Als Kooperative erhält man manchmal weniger Unterstützung von staatlicher Seite und von der Wissenschaft.
Im dem Büro, in dem früher der Chef der Pharmafirma sass, arbeitet nun der Präsident der Kooperative. Bruno di Mauro begann als einfacher Arbeiter, heute lastet die Verantwortung für Fabrik und Arbeitsplätze auf seinen Schultern. Seine Hauptziele sind: Die Firma richtig zum Laufen bringen, Arbeitsplätze erhalten und Medikamente zu günstigen Preisen herstellen.

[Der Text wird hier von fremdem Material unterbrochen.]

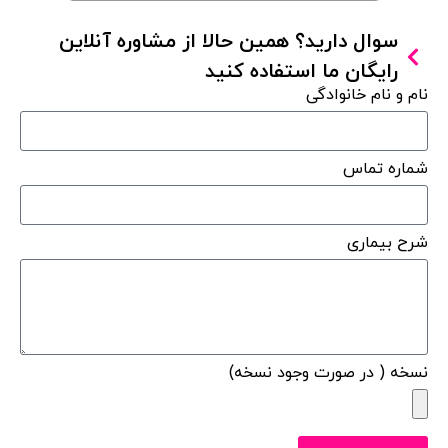
سوال دارید؟ همین حالا از مشاوره آنلاین
رایگان ما استفاده کنید
نام و نام خانوادگی
شماره تماس
شرح بیماری
نسخه ( در صورت وجود نسخه)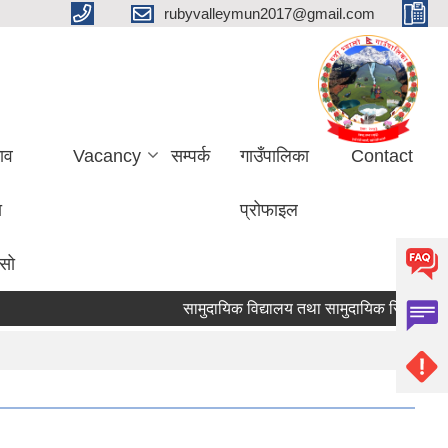
rubyvalleymun2017@gmail.com
ाव
Vacancy
सम्पर्क
गाउँपालिका
Contact
ा
प्रोफाइल
ासो
सामुदायिक विद्यालय तथा सामुदायिक सिकाइ केन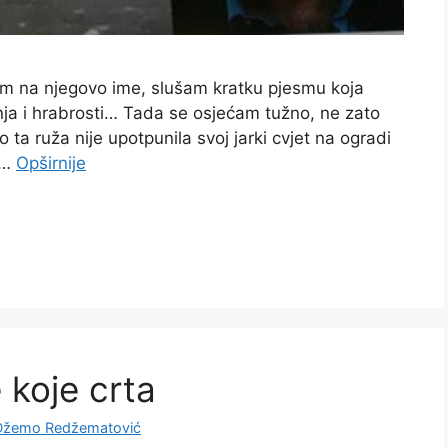
em na njegovo ime, slušam kratku pjesmu koja
ljenja i hrabrosti… Tada se osjećam tužno, ne zato
to ta ruža nije upotpunila svoj jarki cvjet na ogradi
 …
Opširnije
 koje crta
Džemo Redžematović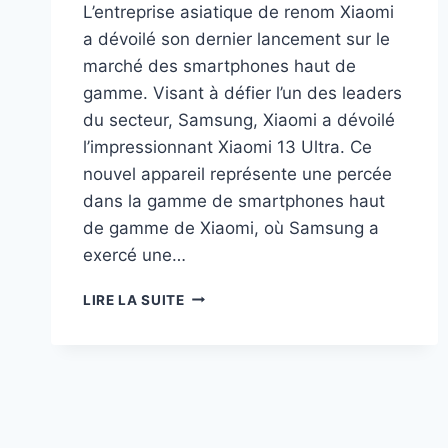
L’entreprise asiatique de renom Xiaomi
a dévoilé son dernier lancement sur le
marché des smartphones haut de
gamme. Visant à défier l’un des leaders
du secteur, Samsung, Xiaomi a dévoilé
l’impressionnant Xiaomi 13 Ultra. Ce
nouvel appareil représente une percée
dans la gamme de smartphones haut
de gamme de Xiaomi, où Samsung a
exercé une…
XIAOMI
LIRE LA SUITE
13
ULTRA
VS
SAMSUNG
S23
ULTRA:
COMMENT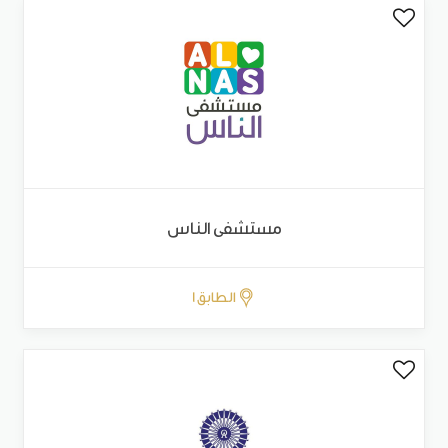
مستشفى الناس
الطابق 1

«Als Kooperative erhält man manchmal weniger Unterstützung von staatlicher Seite und von der Wissenschaft. Gleichzeitig wird man von den Gesundheitsbehörden härter kontrolliert, mit der Lupe betrachtet. Aber, das stört uns nicht, wir machen alles wie es sich gehört und lassen uns gerne kontrollieren», erklärt Bruno die Mauro.
Hungerlohn von knapp 22 Franken
Um im umkämpften Pharmamarkt zu überleben, sucht Farmacoop Partnerschaften mit Universitäten. In Zusammenarbeit mit Forschern der Universidad La Plata hat die Kooperative bereits Prototypen eines Corona-Schnelltests hergestellt. Bald soll der Test auf den Markt kommen, nur fünf Minuten braucht es und schon gibt es ein Ergebnis.
«Wir hoffen so sehr auf diesen Test», gibt Edith Pereyra zu. Der Grund: Die Mitglieder der Kooperative verdienen derzeit einen Hungerlohn von umgerechnet 22 Franken im Monat. Damit kann man auch in Argentinien nichts anfangen. Die Hoffnung ist, dass der Coronatest den Durchbruch bringt und man sich bald vernünftige Löhne ausbezahlen kann.
Pereyra und ihre Familie kommen gerade so über die Runden: Der Mann fährt Uber-Taxi, die Tochter und ein Sohn arbeiten ebenfalls bei Farmacoop. Sie sei froh, dass ihr Mann sie im langen Arbeitskampf unterstützt habe, sagt Pereyra.
Ihr Mann lässt durchblicken, dass es hart war. Aber er steht nach wie vor hinter seiner Frau: «Wie lange haben sie nichts produziert, zwei, drei Jahre? Es kam nicht ein Peso rein. Jetzt ist es wenig, aber es fängt langsam an. Und zwei unserer Kinder haben Arbeit, das ist gut. Also heisst es, durchhalten.»
Prekäre Wirtschaftslage
Unsicher ist die Zukunft für alle der selbst verwalteten Kooperativen in der Coronakrise – wie insgesamt für die argentinische Wirtschaft, die schon vor der Pandemie in Schwierigkeiten war.
Gemäss der Confederación Argentina de la Mediana Empresa (CAME), die die kleinen und mittleren Unternehmen in Argentinien vertritt, mussten 2020 mindestens 40'000 Unternehmen schliessen. Die gleiche Zahl kämpft ums Überleben.
«Wir schaffen es. Schliesslich sind wir in einer Branche tätig, welche in der Pandemie gefragt ist», sagt Pereyra. Dann fügt sie hinzu: «Was sollen wir auch sonst tun? Weitermachen ist die einzige Option.»